If you master the name change, your next hurdle will be explaining that you won't be feeding in public so much anymore. With such a general misunderstanding of toddler nursing in America, public feedings can leave you feeling humiliated by the stares and whispers of uninformed strangers.

Your child is probably used to nursing whenever she wants, so any new restrictions are bound to evoke a tantrum in a headstrong toddler. Be ready for it. This is a good time to begin explaining the difference between “public” and “private.” Or you might choose to confidently nurse in public, knowing that you are doing the best for your child.

Once you have that handled, there is another challenge: Toddlers like to move. They've only recently mastered walking, running, and climbing, and they love to find new ways to use their bodies. Unfortunately, constant motion and breastfeeding don't go well together. Your little gymnast might decide at some point that nursing would be more fun if she could twist, turn, and climb all over you while suckling away. Ouch! Some kids go from standing to hanging upside down over your shoulder in a single feeding session.

Essential

As a child spends less time feeding at her mother's breast, she can spend more time with Dad. This is a great opportunity for early literacy! Dad's lap can be a great refuge, a place to cuddle and read a good book. Choose colorful board books with lots of action and simple stories.

If your child's acrobatics are more than you can take, the best solution is to end the breastfeeding session. Don't get angry, but rather announce firmly but gently that nursing time (or whatever you two call it) is a time to lie still. This is the same kind of strategy used to stop nipple biting, and it's usually effective after a very short while.

Your Child's Individual Needs

You are an island of security for your toddler in an unexplored world. Your little adventurer will travel away from you for ever-increasing amounts of time and distance, but she needs to know she can return for protection, comfort, and anything else she needs.
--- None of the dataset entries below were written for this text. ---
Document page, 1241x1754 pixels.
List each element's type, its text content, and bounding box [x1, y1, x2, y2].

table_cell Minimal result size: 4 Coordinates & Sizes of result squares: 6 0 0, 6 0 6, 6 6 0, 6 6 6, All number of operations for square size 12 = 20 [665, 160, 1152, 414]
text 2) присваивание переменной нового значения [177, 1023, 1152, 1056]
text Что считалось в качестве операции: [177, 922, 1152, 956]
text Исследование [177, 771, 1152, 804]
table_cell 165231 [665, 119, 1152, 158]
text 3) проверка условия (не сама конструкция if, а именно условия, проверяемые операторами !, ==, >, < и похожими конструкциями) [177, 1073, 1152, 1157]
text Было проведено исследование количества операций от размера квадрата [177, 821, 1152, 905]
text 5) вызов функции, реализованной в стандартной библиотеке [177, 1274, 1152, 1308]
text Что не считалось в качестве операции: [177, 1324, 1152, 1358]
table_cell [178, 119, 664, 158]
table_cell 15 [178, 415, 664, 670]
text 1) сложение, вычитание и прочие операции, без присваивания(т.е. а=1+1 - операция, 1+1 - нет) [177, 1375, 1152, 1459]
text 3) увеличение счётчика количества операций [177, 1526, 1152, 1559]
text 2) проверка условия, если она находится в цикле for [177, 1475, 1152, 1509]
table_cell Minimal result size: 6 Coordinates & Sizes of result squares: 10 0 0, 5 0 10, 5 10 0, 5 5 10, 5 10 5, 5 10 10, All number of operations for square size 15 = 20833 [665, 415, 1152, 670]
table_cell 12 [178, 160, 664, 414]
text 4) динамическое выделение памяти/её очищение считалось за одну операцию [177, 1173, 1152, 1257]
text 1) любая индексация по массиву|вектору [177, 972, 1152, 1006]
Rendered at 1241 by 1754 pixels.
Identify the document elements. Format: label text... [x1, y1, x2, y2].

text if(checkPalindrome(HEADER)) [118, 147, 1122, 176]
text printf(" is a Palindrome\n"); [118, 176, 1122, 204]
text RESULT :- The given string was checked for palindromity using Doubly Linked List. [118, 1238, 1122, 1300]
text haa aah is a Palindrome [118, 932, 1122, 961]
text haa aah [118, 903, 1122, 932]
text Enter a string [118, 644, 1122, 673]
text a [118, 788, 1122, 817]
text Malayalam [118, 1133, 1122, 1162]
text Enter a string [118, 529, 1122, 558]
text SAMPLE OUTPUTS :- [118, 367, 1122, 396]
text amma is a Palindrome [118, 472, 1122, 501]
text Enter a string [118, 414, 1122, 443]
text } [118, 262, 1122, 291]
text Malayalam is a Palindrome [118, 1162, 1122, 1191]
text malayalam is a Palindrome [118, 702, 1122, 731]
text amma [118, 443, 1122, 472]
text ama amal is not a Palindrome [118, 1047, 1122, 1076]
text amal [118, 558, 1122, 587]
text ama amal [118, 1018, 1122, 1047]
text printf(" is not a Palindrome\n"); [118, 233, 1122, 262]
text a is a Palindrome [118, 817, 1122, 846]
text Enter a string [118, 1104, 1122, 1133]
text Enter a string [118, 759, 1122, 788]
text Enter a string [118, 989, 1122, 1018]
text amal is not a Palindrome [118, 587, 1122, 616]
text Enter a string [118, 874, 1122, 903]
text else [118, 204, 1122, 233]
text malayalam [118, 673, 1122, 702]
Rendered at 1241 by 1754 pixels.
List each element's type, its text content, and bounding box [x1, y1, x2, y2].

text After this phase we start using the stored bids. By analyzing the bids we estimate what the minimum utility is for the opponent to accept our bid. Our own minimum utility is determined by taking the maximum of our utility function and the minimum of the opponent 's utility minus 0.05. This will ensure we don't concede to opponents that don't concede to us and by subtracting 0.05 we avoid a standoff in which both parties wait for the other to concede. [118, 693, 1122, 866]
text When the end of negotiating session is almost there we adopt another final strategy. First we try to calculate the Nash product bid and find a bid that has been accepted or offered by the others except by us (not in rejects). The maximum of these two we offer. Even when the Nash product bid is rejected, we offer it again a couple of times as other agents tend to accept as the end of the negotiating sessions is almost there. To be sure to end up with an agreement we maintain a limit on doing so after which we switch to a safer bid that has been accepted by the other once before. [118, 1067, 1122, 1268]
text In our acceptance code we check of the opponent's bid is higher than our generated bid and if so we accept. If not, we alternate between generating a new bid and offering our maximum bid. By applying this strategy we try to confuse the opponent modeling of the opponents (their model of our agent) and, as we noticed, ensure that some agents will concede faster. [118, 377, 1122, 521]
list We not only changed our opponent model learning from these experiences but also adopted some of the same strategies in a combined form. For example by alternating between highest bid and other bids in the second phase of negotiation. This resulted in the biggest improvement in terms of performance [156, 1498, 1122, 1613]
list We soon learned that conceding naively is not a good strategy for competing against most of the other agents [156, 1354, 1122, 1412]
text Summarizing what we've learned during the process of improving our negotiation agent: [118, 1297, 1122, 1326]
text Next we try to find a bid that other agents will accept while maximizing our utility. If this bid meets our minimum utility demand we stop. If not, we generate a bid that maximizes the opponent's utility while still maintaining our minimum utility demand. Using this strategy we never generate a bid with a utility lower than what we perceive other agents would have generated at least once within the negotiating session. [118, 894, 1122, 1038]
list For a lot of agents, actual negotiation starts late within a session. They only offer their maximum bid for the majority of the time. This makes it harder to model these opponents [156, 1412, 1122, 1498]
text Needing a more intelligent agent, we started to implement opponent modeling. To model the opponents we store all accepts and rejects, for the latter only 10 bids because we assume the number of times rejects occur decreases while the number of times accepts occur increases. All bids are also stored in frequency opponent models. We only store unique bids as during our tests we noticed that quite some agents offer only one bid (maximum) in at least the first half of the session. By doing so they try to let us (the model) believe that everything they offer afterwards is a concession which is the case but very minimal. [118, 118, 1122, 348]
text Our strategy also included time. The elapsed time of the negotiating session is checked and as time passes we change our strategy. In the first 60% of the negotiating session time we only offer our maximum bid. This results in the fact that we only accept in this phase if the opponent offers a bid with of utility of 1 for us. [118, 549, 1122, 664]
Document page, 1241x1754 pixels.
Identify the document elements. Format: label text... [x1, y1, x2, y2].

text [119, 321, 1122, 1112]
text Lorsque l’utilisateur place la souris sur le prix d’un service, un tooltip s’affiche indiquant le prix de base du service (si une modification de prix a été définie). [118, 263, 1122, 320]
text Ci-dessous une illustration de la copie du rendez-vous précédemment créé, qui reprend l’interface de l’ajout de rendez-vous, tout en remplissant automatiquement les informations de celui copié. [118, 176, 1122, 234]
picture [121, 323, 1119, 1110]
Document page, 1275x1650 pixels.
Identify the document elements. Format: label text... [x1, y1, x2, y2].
She's also eager to share what she's experienced with you and let you help her understand it.

It's important that you treat your child as an individual. At the same time, pay attention to your own feelings. You're the mother, and you know what's best for your particular child. If you go at the pace that's right for both you and your child, you can continue to enjoy the breastfeeding experience. This is, in fact, what most moms who nurse beyond their child's first birthday report. They say that they did not necessarily plan to breastfeed so long, but it just continued to seem right for their child. Remember, this is a personal decision.